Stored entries
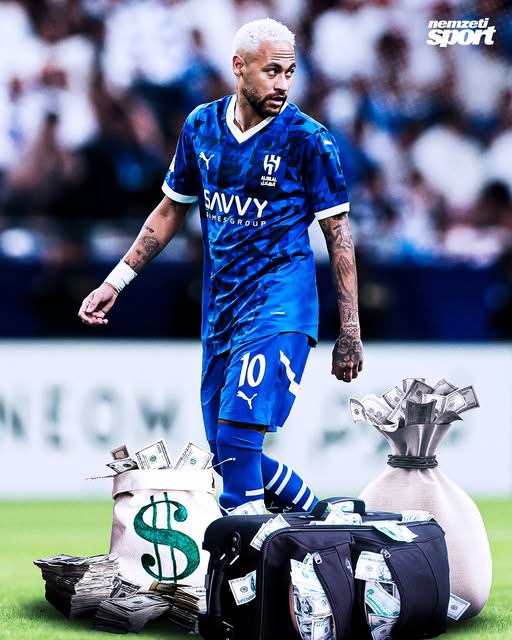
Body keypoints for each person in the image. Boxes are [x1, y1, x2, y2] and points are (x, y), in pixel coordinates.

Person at [78, 18, 363, 514]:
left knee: (235, 442)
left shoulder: (308, 140)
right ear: (239, 66)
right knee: (226, 454)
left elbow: (338, 237)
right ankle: (324, 520)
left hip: (279, 305)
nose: (282, 84)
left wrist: (350, 329)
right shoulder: (201, 127)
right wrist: (115, 281)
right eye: (271, 71)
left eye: (289, 73)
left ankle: (243, 558)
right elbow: (171, 210)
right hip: (223, 312)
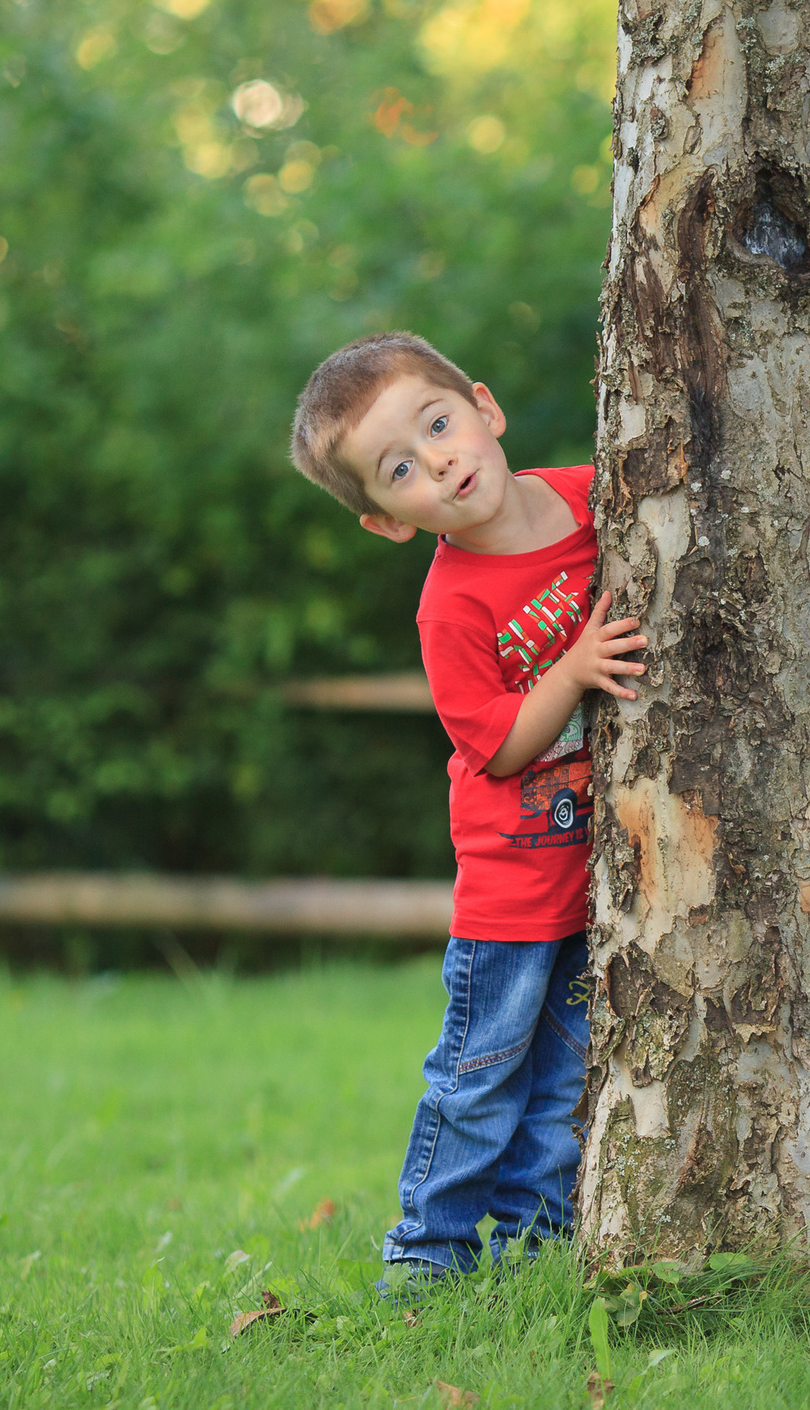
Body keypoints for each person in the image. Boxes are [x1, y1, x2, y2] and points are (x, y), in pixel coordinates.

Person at [289, 331, 647, 1287]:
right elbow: (496, 744)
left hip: (600, 874)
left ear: (485, 408)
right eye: (399, 466)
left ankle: (535, 1247)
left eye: (439, 423)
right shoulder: (451, 604)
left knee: (568, 1078)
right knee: (481, 1077)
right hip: (512, 891)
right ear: (387, 519)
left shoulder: (595, 498)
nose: (439, 459)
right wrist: (572, 670)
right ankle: (427, 1251)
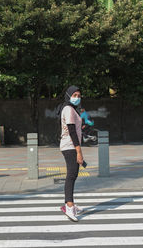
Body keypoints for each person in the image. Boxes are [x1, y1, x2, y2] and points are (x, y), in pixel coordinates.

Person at [58, 85, 84, 222]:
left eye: (79, 96)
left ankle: (69, 203)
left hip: (71, 146)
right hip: (70, 146)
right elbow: (72, 131)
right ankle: (69, 207)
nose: (77, 98)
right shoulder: (68, 109)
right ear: (68, 96)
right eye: (74, 95)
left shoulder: (72, 109)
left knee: (72, 175)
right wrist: (79, 151)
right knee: (71, 175)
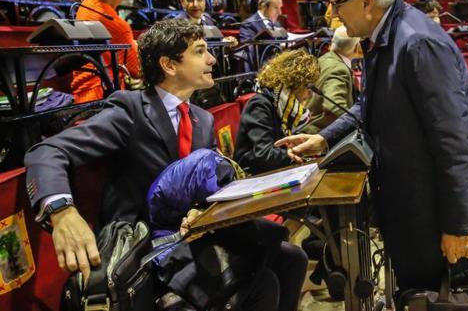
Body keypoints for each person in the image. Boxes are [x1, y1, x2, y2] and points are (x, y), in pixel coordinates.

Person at [275, 0, 468, 291]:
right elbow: (370, 104)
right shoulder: (383, 36)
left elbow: (454, 142)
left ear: (366, 0)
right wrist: (325, 139)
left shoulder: (418, 44)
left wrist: (458, 227)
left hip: (439, 215)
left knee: (442, 297)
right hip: (417, 207)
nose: (331, 12)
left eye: (336, 3)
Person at [24, 19, 308, 311]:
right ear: (169, 65)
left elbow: (201, 187)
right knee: (264, 284)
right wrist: (61, 212)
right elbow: (45, 151)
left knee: (292, 258)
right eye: (200, 52)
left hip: (194, 234)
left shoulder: (202, 118)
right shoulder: (130, 110)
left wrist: (202, 210)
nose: (212, 59)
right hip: (144, 247)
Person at [234, 49, 319, 175]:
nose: (309, 93)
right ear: (293, 84)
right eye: (307, 86)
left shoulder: (286, 107)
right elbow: (263, 154)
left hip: (274, 172)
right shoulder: (260, 105)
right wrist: (297, 152)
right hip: (252, 177)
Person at [72, 0, 142, 103]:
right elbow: (137, 70)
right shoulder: (117, 25)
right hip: (105, 97)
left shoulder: (86, 4)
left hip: (81, 91)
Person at [302, 26, 358, 134]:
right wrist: (354, 124)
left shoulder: (324, 59)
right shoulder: (339, 69)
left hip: (307, 129)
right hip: (320, 135)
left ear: (333, 41)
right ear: (356, 48)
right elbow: (333, 105)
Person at [238, 0, 284, 70]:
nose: (280, 12)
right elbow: (249, 53)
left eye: (280, 8)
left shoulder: (277, 24)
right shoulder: (248, 25)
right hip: (261, 69)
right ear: (263, 6)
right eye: (276, 8)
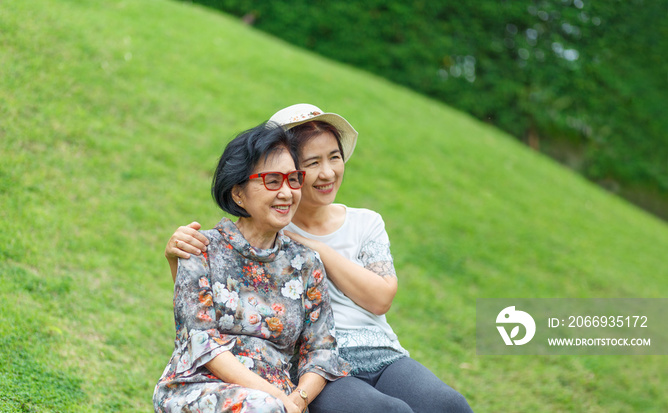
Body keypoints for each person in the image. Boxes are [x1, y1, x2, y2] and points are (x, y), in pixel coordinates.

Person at [164, 104, 473, 413]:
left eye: (334, 157)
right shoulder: (235, 233)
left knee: (449, 406)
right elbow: (202, 322)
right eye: (310, 163)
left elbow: (368, 309)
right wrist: (175, 257)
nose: (326, 173)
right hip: (277, 382)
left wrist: (315, 248)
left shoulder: (314, 250)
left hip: (365, 358)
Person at [153, 121, 349, 413]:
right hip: (199, 387)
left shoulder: (306, 263)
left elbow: (321, 350)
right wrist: (279, 401)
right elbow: (202, 343)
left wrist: (298, 400)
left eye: (293, 179)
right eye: (272, 180)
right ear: (238, 193)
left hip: (278, 401)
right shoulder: (200, 249)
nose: (286, 192)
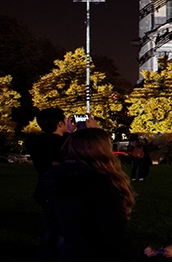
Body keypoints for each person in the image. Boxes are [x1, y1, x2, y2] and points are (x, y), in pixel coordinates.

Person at [40, 127, 138, 261]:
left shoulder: (57, 180)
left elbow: (51, 226)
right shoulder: (100, 183)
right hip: (96, 254)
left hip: (66, 251)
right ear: (101, 150)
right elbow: (113, 232)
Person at [26, 107, 68, 261]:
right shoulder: (64, 143)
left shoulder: (37, 143)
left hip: (44, 188)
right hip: (63, 189)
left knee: (50, 227)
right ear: (59, 123)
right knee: (64, 228)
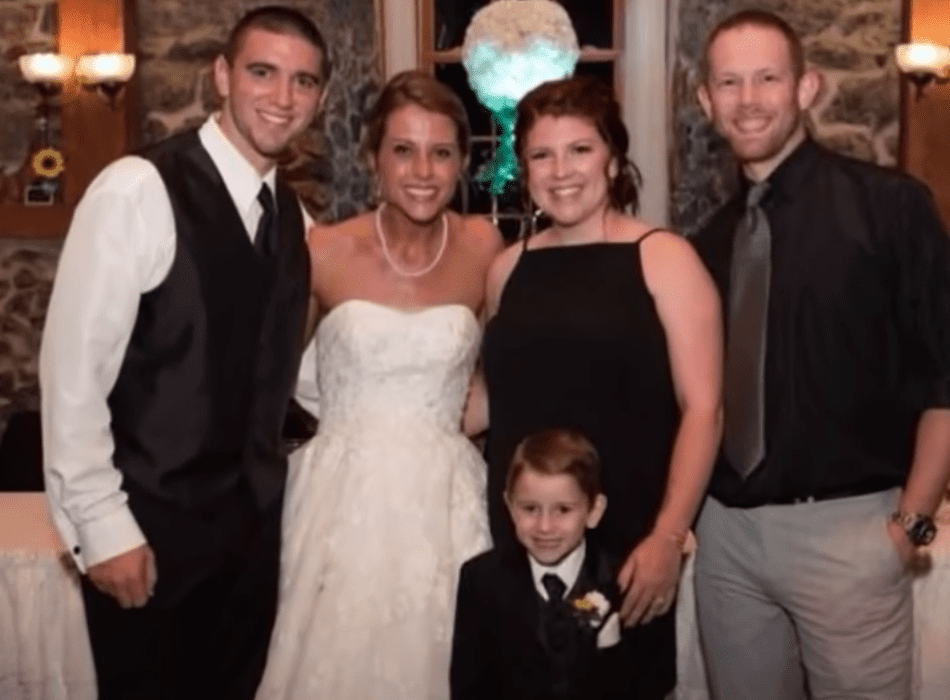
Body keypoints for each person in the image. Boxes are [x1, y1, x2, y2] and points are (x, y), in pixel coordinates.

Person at [38, 7, 329, 699]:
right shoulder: (137, 189)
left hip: (253, 544)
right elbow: (72, 375)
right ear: (223, 75)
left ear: (319, 98)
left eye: (303, 81)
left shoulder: (296, 219)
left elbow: (295, 374)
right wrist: (103, 529)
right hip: (150, 532)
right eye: (263, 72)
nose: (283, 98)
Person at [692, 10, 950, 700]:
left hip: (849, 534)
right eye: (730, 82)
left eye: (767, 78)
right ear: (706, 100)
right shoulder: (705, 245)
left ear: (807, 87)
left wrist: (911, 524)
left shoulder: (890, 207)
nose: (748, 100)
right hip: (727, 542)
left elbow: (945, 374)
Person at [468, 74, 723, 700]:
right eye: (541, 155)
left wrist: (667, 537)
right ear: (523, 169)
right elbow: (490, 398)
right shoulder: (509, 267)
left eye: (580, 149)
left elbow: (705, 409)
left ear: (612, 158)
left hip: (626, 540)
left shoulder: (664, 258)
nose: (561, 171)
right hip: (523, 533)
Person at [254, 70, 504, 700]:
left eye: (441, 152)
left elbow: (505, 369)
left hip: (445, 498)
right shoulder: (325, 250)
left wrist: (444, 420)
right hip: (338, 500)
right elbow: (267, 377)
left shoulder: (483, 247)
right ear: (374, 160)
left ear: (461, 163)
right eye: (403, 150)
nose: (422, 170)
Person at [451, 428, 630, 700]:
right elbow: (469, 686)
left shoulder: (622, 581)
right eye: (530, 509)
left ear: (593, 511)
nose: (545, 527)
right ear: (509, 507)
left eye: (563, 510)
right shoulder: (481, 581)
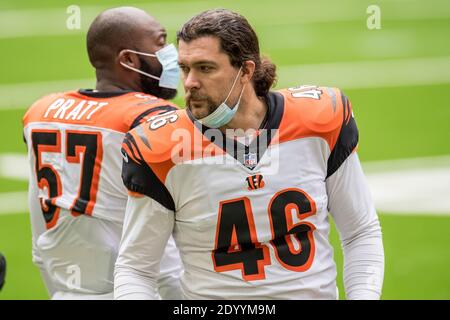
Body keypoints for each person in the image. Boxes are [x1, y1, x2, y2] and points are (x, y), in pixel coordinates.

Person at [115, 9, 384, 299]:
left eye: (205, 68)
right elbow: (136, 269)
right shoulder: (162, 147)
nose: (190, 82)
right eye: (185, 68)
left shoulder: (317, 122)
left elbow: (360, 231)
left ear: (246, 70)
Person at [22, 7, 183, 300]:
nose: (172, 54)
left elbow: (39, 233)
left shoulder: (41, 113)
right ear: (128, 59)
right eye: (160, 42)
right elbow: (167, 254)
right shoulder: (151, 119)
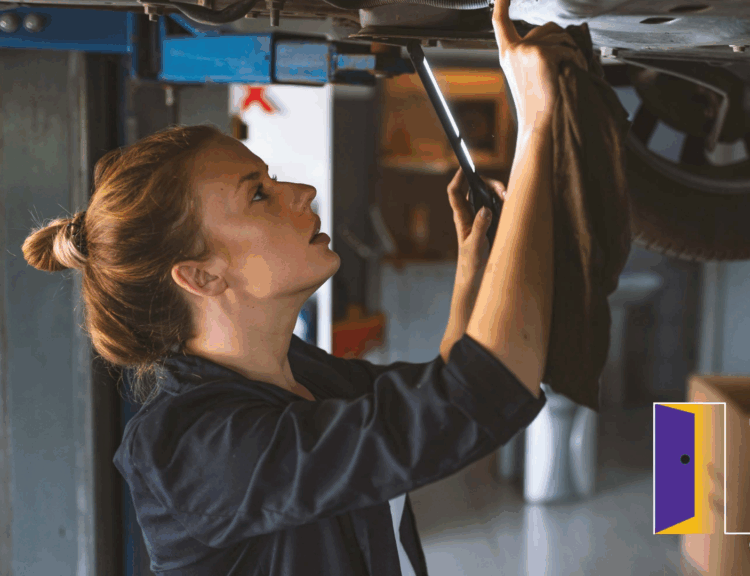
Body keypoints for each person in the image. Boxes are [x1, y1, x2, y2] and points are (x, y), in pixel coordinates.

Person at [20, 0, 590, 573]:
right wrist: (536, 120)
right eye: (259, 194)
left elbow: (444, 395)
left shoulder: (304, 375)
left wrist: (475, 261)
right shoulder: (192, 451)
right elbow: (479, 393)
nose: (301, 193)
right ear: (201, 275)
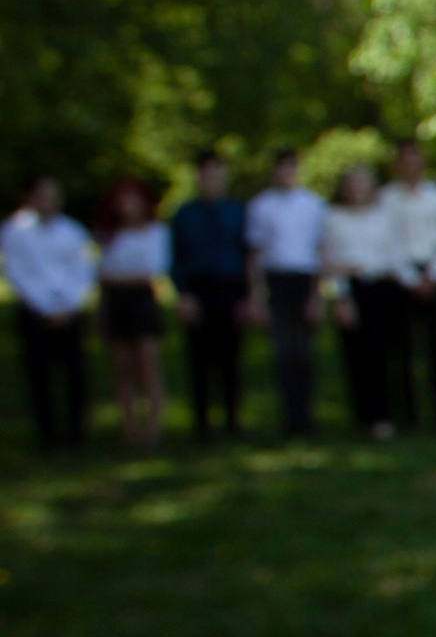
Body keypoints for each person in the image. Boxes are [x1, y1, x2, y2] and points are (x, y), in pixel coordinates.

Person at [4, 176, 95, 450]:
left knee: (75, 374)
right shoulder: (15, 230)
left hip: (70, 312)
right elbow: (17, 273)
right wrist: (45, 306)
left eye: (53, 195)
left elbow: (83, 271)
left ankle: (77, 434)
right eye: (43, 195)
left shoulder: (73, 231)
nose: (49, 201)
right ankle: (49, 437)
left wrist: (68, 305)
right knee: (39, 375)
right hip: (34, 312)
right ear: (30, 197)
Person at [245, 149, 327, 438]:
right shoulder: (261, 206)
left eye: (291, 168)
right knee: (282, 353)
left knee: (305, 353)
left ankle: (306, 415)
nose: (286, 173)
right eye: (281, 168)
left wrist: (316, 296)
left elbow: (320, 252)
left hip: (304, 280)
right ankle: (288, 417)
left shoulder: (314, 204)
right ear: (274, 171)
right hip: (276, 282)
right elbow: (255, 256)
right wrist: (257, 297)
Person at [170, 150, 251, 439]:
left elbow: (248, 254)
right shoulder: (184, 214)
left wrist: (248, 296)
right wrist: (183, 294)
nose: (212, 179)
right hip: (198, 290)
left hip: (231, 288)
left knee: (231, 358)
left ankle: (233, 420)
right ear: (198, 177)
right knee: (199, 359)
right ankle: (202, 424)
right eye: (207, 173)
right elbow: (176, 259)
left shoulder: (239, 211)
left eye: (218, 173)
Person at [323, 164, 404, 440]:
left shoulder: (382, 217)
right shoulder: (334, 218)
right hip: (351, 291)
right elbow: (331, 263)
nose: (358, 190)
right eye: (353, 184)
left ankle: (384, 416)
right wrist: (340, 297)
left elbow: (393, 254)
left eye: (364, 184)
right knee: (356, 355)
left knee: (381, 354)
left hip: (381, 288)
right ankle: (363, 417)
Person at [380, 138, 436, 431]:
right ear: (398, 164)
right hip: (400, 277)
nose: (411, 164)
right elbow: (385, 243)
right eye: (405, 159)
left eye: (416, 158)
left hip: (432, 274)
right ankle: (409, 414)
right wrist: (410, 279)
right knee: (403, 351)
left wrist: (432, 275)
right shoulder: (386, 199)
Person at [94, 179, 171, 446]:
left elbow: (154, 269)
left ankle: (153, 426)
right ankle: (129, 426)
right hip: (115, 303)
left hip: (142, 302)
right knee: (122, 366)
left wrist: (119, 276)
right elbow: (100, 271)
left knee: (148, 363)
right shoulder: (108, 234)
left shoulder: (156, 231)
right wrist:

• **Task prompt**: Taking the entries above, restate exactly those lines that fall between the line with "left knee: (305, 353)" and the line with "right shoulder: (108, 234)", keeping both of those lines too.

• **Response area**:
left knee: (305, 353)
left ankle: (306, 415)
nose: (286, 173)
right eye: (281, 168)
left wrist: (316, 296)
left elbow: (320, 252)
left hip: (304, 280)
right ankle: (288, 417)
left shoulder: (314, 204)
right ear: (274, 171)
right hip: (276, 282)
right elbow: (255, 256)
right wrist: (257, 297)
Person at [170, 150, 251, 439]:
left elbow: (248, 254)
right shoulder: (184, 214)
left wrist: (248, 296)
right wrist: (183, 294)
nose: (212, 179)
right hip: (198, 290)
left hip: (231, 288)
left knee: (231, 358)
left ankle: (233, 420)
right ear: (198, 177)
right knee: (199, 359)
right ankle: (202, 424)
right eye: (207, 173)
right elbow: (176, 259)
left shoulder: (239, 211)
left eye: (218, 173)
Person at [323, 164, 404, 440]:
left shoulder: (382, 217)
right shoulder: (334, 218)
right hip: (351, 291)
right elbow: (331, 263)
nose: (358, 190)
right eye: (353, 184)
left ankle: (384, 416)
right wrist: (340, 297)
left elbow: (393, 254)
left eye: (364, 184)
right knee: (356, 355)
left knee: (381, 354)
left hip: (381, 288)
right ankle: (363, 417)
Person at [380, 138, 436, 431]:
right ear: (398, 164)
right hip: (400, 277)
nose: (411, 164)
right elbow: (385, 243)
right eye: (405, 159)
left eye: (416, 158)
left hip: (432, 274)
right ankle: (409, 414)
right wrist: (410, 279)
right knee: (403, 351)
left wrist: (432, 275)
right shoulder: (386, 199)
Person at [94, 179, 171, 446]:
left elbow: (154, 269)
left ankle: (153, 426)
right ankle: (129, 426)
right hip: (115, 303)
left hip: (142, 302)
right knee: (122, 366)
left wrist: (119, 276)
right elbow: (100, 271)
left knee: (148, 363)
right shoulder: (108, 234)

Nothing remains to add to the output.